# Video source not showing



## LMC23 (Jun 25, 2020)

We are using a Hauppauge A/V capture device into a Win10 PC. The capture device is working properly, as there is video in its preview window. I selected video capture device in OBS sources, and it recognizes the device. I have audio levels but no video on the OBS screen. I can see video if I switch to Window Capture source, so OBS is seeing it, but it does not display when video capture device is activated. Any help would be greatly appreciated. Thank you.


			https://obsproject.com/logs/esXqx7OPsy77HEIb


----------



## R1CH (Jun 25, 2020)

15:43:04.298: DShow: Run failed (0x800705AA): Insufficient system resources exist to complete the requested service.
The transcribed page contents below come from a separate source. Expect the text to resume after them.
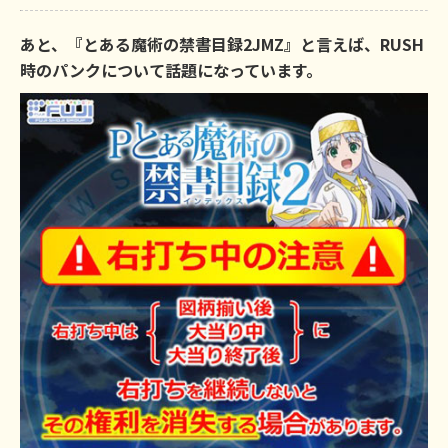
あと、『とある魔術の禁書目録2JMZ』と言えば、RUSH
時のパンクについて話題になっています。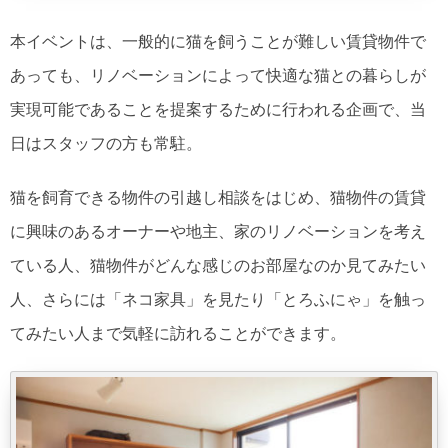
本イベントは、一般的に猫を飼うことが難しい賃貸物件で
あっても、リノベーションによって快適な猫との暮らしが
実現可能であることを提案するために行われる企画で、当
日はスタッフの方も常駐。
猫を飼育できる物件の引越し相談をはじめ、猫物件の賃貸
に興味のあるオーナーや地主、家のリノベーションを考え
ている人、猫物件がどんな感じのお部屋なのか見てみたい
人、さらには「ネコ家具」を見たり「とろふにゃ」を触っ
てみたい人まで気軽に訪れることができます。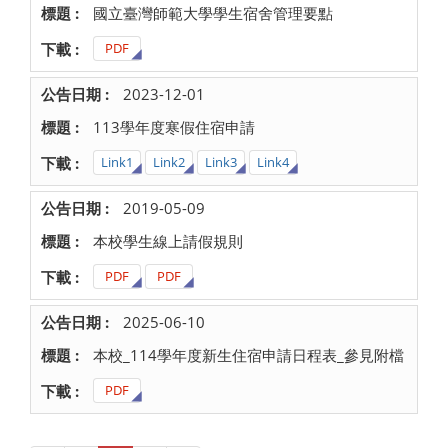
國立臺灣師範大學學生宿舍管理要點
PDF
2023-12-01
113學年度寒假住宿申請
Link1
Link2
Link3
Link4
2019-05-09
本校學生線上請假規則
PDF
PDF
2025-06-10
本校_114學年度新生住宿申請日程表_參見附檔
PDF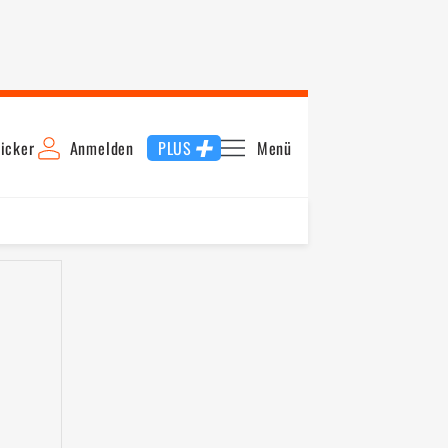
icker
Anmelden
PLUS
Menü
This usually means you have it open in another application. Only a single app can use a device at once.


----------



## LMC23 (Jun 25, 2020)

Thank you for the reply. After initially experiencing the problem mentioned above, I accidently got this to work by disconnecting/reconnecting the USB device. No idea why that helped but it did so I know this CAN work as desired. Unfortunately, after moving the PC to it's permanent location the problem resurfaced and the quick fix is no longer effective. Thanks for any thoughts.


----------



## LMC23 (Jun 25, 2020)

Thank you, this problem has been resolved. For anyone interested, R1CH was correct. The Capture device software cannot be active at the same time as OBS or the video won't display. Thanks, R1CH!


----------